▶ [ASSIGNMENT]: Rewrite all of the records below, swapping "Person at" for "Individual at" wherever it occurs and keeping everything else the same. Leave the pictures out of your answer.

▶ [DATA FOR THIS TASK]:
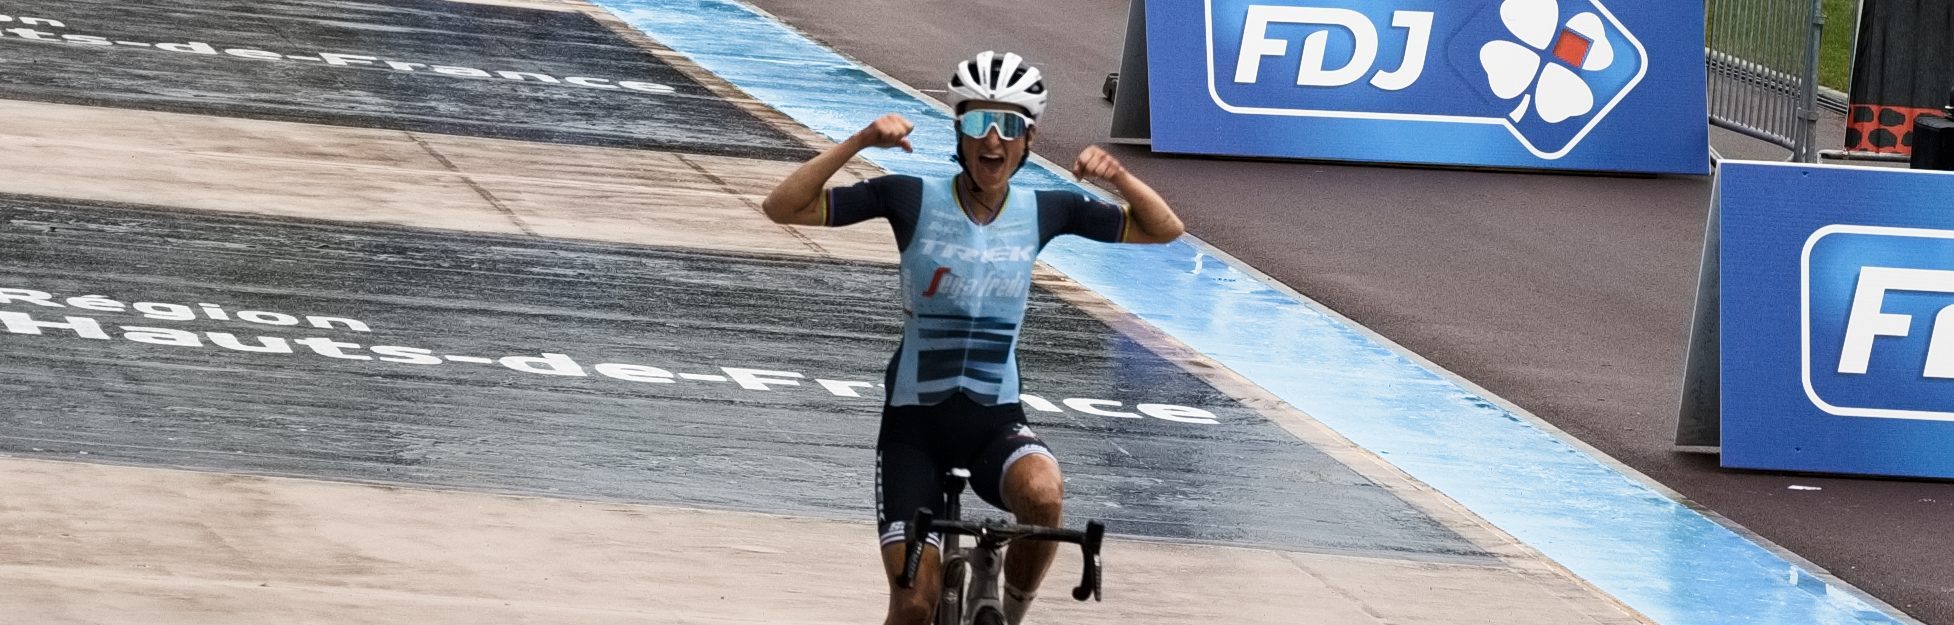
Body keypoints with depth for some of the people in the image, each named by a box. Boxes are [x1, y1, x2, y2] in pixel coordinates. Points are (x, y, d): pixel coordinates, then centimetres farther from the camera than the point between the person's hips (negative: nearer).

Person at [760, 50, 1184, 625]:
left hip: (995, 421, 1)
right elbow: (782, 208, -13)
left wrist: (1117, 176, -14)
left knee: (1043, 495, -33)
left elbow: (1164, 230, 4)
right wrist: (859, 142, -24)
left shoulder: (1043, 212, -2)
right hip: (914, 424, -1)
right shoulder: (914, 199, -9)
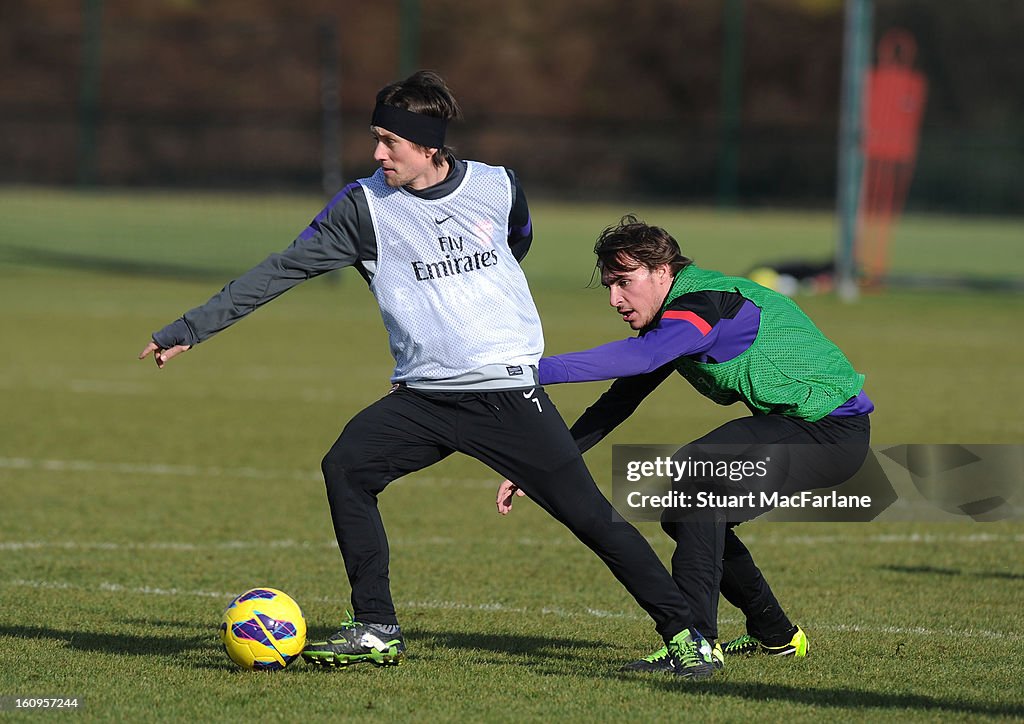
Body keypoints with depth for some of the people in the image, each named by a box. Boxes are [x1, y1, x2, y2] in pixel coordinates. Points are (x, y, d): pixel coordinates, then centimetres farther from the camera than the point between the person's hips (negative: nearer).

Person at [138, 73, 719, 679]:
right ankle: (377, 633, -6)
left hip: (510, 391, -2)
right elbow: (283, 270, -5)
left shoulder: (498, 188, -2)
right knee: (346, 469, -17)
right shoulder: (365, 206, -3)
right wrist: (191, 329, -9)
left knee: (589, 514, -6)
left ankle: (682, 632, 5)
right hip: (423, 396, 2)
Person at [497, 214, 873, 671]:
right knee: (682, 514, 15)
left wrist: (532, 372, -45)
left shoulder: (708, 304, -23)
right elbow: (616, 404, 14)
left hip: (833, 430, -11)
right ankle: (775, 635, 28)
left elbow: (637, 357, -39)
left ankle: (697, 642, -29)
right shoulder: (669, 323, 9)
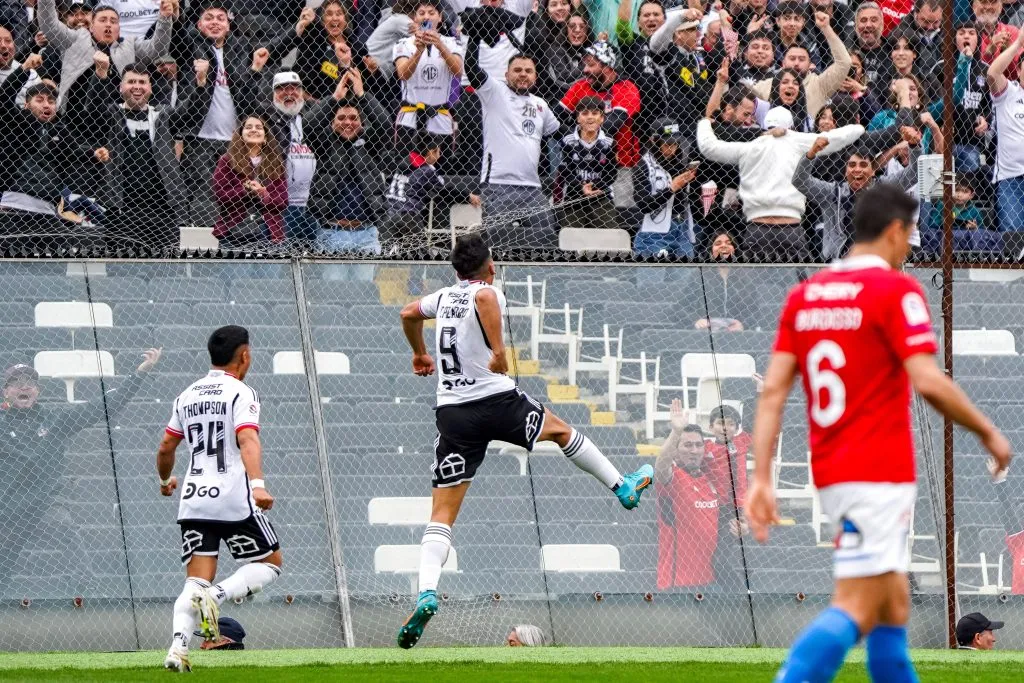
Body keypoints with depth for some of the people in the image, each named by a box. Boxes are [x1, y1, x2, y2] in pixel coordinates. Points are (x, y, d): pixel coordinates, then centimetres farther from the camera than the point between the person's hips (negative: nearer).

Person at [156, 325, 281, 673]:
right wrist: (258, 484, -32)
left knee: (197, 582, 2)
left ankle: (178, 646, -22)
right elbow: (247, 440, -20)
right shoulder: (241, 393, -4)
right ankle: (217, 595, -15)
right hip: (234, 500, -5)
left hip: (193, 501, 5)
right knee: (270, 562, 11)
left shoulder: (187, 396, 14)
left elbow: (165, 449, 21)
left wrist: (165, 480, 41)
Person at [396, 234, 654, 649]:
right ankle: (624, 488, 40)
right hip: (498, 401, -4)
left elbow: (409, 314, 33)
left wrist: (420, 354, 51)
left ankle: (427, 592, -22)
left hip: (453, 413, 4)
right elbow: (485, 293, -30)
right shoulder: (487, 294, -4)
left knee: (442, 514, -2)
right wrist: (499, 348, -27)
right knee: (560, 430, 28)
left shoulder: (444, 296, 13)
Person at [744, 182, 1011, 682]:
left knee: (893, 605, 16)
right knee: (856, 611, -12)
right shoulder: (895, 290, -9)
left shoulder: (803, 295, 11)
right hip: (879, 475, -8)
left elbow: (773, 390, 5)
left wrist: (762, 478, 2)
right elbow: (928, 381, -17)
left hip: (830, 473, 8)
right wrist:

▶ [TASK OUTPUT]:
Body keypoints with depth for some of the people in the image, each named by a box. Boxes are [x1, y1, x2, y2] in pixel coordinates. Points are (x, y, d): pixel coordinates, then centimetres farther from the camera than the point between the person's hips (negative: nearer).

Individual at [760, 50, 1184, 625]:
left hip: (995, 421, 1)
right elbow: (782, 208, -13)
left wrist: (1117, 176, -14)
left knee: (1043, 495, -33)
left elbow: (1164, 230, 4)
right wrist: (859, 142, -24)
left shoulder: (1043, 212, -2)
right hip: (914, 424, -1)
right shoulder: (914, 199, -9)
Body keypoints with depth for some of the people in the image, each named by a box. Boxes are [x1, y1, x2, y2] in pixel coordinates. Points are (x, y, d): pixel coordinates, then centimetres farther from the camera than the point between the person's hips (negative: nearer).

Individual at [138, 73, 719, 679]:
right ankle: (377, 633, -6)
left hip: (510, 391, -2)
right elbow: (283, 270, -5)
left shoulder: (498, 188, -2)
right knee: (346, 469, -17)
right shoulder: (365, 206, -3)
right wrist: (191, 329, -9)
left knee: (589, 514, -6)
left ankle: (682, 632, 5)
right hip: (423, 396, 2)
Individual at [497, 214, 873, 671]:
right knee: (682, 514, 15)
left wrist: (532, 372, -45)
left shoulder: (708, 304, -23)
right elbow: (616, 404, 14)
left hip: (833, 430, -11)
right ankle: (775, 635, 28)
left elbow: (637, 357, -39)
left ankle: (697, 642, -29)
right shoulder: (669, 323, 9)
Body keypoints with depth for some of the people in the image, each named by a box. Boxes are [x1, y1, x2, y2] in pixel coordinates. Points are (x, y, d): pixel coordinates, then centimetres farther from the camera than the point between the person's hips (negative: nearer).

Individual at [156, 325, 281, 673]:
right wrist: (258, 484, -32)
left knee: (197, 582, 2)
left ankle: (178, 646, -22)
right elbow: (247, 440, -20)
right shoulder: (241, 393, -4)
right ankle: (217, 595, -15)
right hip: (234, 500, -5)
left hip: (193, 501, 5)
right knee: (270, 562, 11)
left shoulder: (187, 396, 14)
left elbow: (165, 449, 21)
left wrist: (165, 480, 41)
Individual at [396, 234, 654, 649]:
right ankle: (624, 488, 40)
right hip: (498, 401, -4)
left elbow: (409, 314, 33)
left wrist: (420, 354, 51)
left ankle: (427, 592, -22)
left hip: (453, 413, 4)
right elbow: (485, 293, -30)
right shoulder: (487, 294, -4)
left knee: (442, 514, -2)
right wrist: (499, 348, -27)
right knee: (560, 430, 28)
left shoulder: (444, 296, 13)
Individual at [744, 182, 1011, 682]:
left knee: (893, 605, 16)
right knee: (856, 611, -12)
right shoulder: (895, 290, -9)
left shoulder: (803, 295, 11)
right hip: (879, 475, -8)
left elbow: (773, 390, 5)
left wrist: (762, 478, 2)
right elbow: (928, 381, -17)
left hip: (830, 473, 8)
right wrist:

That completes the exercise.